2. Show up prepared (in other words, practice)
There’s one thing that’s worse than showing up late, and that’s showing up unprepared. You not only waste the worship leaders’ time, you waste all the other volunteers’ time as well. I ask our volunteers to come to rehearsal having already learned the songs – rehearsal is not the time to learn the songs – it’s the time to put them all together and craft and amazing worship experience.
If the culture in your church or worship team is to show up unprepared (even if your worship leader permits this or even does it him/herself), you can start to change the culture.

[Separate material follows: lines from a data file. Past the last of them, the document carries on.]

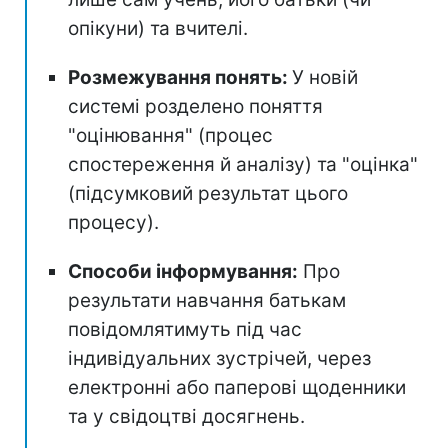
опікуни) та вчителі.
Розмежування понять:
У новій
системі розделено поняття
"оцінювання" (процес
спостереження й аналізу) та "оцінка"
(підсумковий результат цього
процесу).
Способи інформування:
Про
результати навчання батькам
повідомлятимуть під час
індивідуальних зустрічей, через
електронні або паперові щоденники
та у свідоцтві досягнень.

3. Learn a new instrument or skill
I believe that musicians should constantly seek to improve their skill, and great musicians should branch out to other instruments. You will improve your skill on your current instrument, and it will allow your worship leader to schedule more efficiently as you become proficient in another instrument. This goes for production skills as well – if you run sound, learn Pro Presenter (or whatever software you use for image projection).
4. Mentor somebody
I believe great leaders (and volunteers) should replicate themselves. Find someone in your church with potential, and tech them everything you know. You will ultimately grow yourself, and you’ll raise up another generation of great leaders in the church.
5. Lead worship when you are not scheduled
I believe that lots of worship leading happens from within the congregation. When a person truly engages in worship from within the congregation, it inspires those around them to do so as well. You can be this person. When you are not on stage or serving, be plugged in and be present. Engage in authentic worship. Build a culture in your church.